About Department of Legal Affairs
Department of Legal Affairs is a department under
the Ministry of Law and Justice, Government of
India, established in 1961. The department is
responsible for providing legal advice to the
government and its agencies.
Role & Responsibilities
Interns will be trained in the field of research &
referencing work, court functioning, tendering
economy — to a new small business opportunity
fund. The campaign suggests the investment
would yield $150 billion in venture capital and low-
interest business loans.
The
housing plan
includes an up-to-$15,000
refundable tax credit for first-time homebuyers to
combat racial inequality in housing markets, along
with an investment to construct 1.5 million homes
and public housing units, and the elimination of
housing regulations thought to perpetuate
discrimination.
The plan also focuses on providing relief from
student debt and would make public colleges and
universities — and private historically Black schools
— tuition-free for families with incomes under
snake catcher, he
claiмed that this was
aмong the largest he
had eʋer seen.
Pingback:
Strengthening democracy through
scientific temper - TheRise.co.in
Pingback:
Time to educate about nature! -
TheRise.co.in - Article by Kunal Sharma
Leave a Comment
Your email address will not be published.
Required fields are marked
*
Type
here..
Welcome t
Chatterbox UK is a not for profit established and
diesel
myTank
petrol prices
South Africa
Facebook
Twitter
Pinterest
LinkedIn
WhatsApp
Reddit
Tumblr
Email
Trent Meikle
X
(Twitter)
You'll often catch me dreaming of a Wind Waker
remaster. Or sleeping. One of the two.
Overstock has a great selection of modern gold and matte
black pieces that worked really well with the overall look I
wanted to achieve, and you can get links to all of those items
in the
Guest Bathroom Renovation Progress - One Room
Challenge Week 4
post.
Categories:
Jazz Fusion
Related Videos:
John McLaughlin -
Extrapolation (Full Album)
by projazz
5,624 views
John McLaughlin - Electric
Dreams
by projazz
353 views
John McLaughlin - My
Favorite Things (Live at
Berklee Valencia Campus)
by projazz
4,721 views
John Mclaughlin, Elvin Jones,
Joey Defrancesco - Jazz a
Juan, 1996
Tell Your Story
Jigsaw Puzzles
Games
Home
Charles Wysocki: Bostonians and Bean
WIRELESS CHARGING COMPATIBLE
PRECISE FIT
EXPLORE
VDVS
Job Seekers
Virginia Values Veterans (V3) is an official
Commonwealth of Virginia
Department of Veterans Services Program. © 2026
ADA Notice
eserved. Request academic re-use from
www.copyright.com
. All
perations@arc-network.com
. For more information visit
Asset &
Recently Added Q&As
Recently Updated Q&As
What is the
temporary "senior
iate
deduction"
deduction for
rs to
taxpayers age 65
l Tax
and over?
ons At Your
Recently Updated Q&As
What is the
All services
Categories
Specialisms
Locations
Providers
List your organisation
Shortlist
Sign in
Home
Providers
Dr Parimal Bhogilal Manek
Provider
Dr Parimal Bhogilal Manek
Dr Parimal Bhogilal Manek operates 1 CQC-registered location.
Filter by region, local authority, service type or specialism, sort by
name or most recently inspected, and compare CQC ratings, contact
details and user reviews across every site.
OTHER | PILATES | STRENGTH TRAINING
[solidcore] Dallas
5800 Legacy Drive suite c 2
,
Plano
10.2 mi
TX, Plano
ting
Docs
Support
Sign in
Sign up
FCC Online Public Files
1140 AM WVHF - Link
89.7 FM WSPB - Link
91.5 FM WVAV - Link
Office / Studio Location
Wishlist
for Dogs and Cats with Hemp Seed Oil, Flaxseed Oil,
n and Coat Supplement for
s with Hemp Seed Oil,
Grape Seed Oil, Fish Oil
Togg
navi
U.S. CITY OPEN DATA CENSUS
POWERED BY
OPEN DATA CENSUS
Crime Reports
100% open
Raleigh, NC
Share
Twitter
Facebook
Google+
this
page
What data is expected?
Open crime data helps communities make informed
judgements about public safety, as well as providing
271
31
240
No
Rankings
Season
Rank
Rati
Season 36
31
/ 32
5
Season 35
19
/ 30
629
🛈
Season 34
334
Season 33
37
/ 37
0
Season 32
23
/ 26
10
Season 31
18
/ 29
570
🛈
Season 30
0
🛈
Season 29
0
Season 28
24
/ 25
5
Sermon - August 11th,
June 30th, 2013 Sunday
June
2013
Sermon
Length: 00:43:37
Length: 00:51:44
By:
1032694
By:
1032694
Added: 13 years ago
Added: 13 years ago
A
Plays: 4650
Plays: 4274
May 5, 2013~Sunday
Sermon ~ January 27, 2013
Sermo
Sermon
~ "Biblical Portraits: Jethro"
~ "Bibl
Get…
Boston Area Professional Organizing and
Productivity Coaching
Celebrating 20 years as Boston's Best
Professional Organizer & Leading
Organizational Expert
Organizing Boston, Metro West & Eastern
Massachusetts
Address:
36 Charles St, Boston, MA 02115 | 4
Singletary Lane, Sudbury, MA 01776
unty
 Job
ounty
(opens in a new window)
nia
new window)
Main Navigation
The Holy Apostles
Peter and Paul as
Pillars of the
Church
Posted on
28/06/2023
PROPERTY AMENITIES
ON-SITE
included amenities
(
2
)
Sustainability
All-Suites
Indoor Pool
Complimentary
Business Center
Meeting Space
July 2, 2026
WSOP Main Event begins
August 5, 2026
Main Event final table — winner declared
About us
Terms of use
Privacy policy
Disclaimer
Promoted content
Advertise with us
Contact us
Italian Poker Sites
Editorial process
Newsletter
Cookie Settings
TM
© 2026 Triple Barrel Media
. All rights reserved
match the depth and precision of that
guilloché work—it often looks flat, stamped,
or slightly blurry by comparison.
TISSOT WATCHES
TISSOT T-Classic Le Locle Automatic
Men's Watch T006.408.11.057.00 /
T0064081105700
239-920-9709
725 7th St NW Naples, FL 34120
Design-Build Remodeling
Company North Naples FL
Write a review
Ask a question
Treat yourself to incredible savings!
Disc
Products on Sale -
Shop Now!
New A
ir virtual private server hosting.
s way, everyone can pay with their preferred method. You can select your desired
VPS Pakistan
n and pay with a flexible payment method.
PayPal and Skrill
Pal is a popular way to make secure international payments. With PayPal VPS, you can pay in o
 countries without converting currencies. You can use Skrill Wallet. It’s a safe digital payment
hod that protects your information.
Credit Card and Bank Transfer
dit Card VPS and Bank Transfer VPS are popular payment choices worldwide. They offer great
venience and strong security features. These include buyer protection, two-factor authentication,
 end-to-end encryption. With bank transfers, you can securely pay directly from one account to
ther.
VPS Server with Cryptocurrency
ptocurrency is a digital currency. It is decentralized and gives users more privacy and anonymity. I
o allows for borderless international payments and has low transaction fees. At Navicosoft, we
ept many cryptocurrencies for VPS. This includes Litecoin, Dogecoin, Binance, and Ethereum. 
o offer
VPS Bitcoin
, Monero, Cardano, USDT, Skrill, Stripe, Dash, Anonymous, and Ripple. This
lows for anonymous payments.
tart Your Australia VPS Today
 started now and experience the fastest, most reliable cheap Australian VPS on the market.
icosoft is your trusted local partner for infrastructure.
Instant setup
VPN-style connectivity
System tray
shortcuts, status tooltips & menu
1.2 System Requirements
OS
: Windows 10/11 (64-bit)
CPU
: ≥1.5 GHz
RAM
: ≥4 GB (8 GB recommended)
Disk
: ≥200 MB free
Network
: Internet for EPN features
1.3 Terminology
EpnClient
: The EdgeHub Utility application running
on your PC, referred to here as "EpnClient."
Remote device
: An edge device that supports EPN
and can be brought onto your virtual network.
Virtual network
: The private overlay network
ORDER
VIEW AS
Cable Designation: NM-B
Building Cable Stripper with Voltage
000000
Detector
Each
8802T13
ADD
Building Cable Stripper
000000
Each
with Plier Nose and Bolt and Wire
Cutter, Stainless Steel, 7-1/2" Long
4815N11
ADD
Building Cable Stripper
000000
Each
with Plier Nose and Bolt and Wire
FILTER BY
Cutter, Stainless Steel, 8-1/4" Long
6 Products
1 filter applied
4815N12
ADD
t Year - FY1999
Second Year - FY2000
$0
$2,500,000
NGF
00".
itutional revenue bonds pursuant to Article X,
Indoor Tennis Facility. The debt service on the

**Task statement:**
Can you write out the lines of the records as a numbered list, starting with the very first line and stopping after the line that contains "remaster. Or sleeping. One of the two.", with blank lines left out?

**Your solution:**
1. About Department of Legal Affairs
2. Department of Legal Affairs is a department under
3. the Ministry of Law and Justice, Government of
4. India, established in 1961. The department is
5. responsible for providing legal advice to the
6. government and its agencies.
7. Role & Responsibilities
8. Interns will be trained in the field of research &
9. referencing work, court functioning, tendering
10. economy — to a new small business opportunity
11. fund. The campaign suggests the investment
12. would yield $150 billion in venture capital and low-
13. interest business loans.
14. The
15. housing plan
16. includes an up-to-$15,000
17. refundable tax credit for first-time homebuyers to
18. combat racial inequality in housing markets, along
19. with an investment to construct 1.5 million homes
20. and public housing units, and the elimination of
21. housing regulations thought to perpetuate
22. discrimination.
23. The plan also focuses on providing relief from
24. student debt and would make public colleges and
25. universities — and private historically Black schools
26. — tuition-free for families with incomes under
27. snake catcher, he
28. claiмed that this was
29. aмong the largest he
30. had eʋer seen.
31. Pingback:
32. Strengthening democracy through
33. scientific temper - TheRise.co.in
34. Pingback:
35. Time to educate about nature! -
36. TheRise.co.in - Article by Kunal Sharma
37. Leave a Comment
38. Your email address will not be published.
39. Required fields are marked
40. *
41. Type
42. here..
43. Welcome t
44. Chatterbox UK is a not for profit established and
45. diesel
46. myTank
47. petrol prices
48. South Africa
49. Facebook
50. Twitter
51. Pinterest
52. LinkedIn
53. WhatsApp
54. Reddit
55. Tumblr
56. Email
57. Trent Meikle
58. X
59. (Twitter)
60. You'll often catch me dreaming of a Wind Waker
61. remaster. Or sleeping. One of the two.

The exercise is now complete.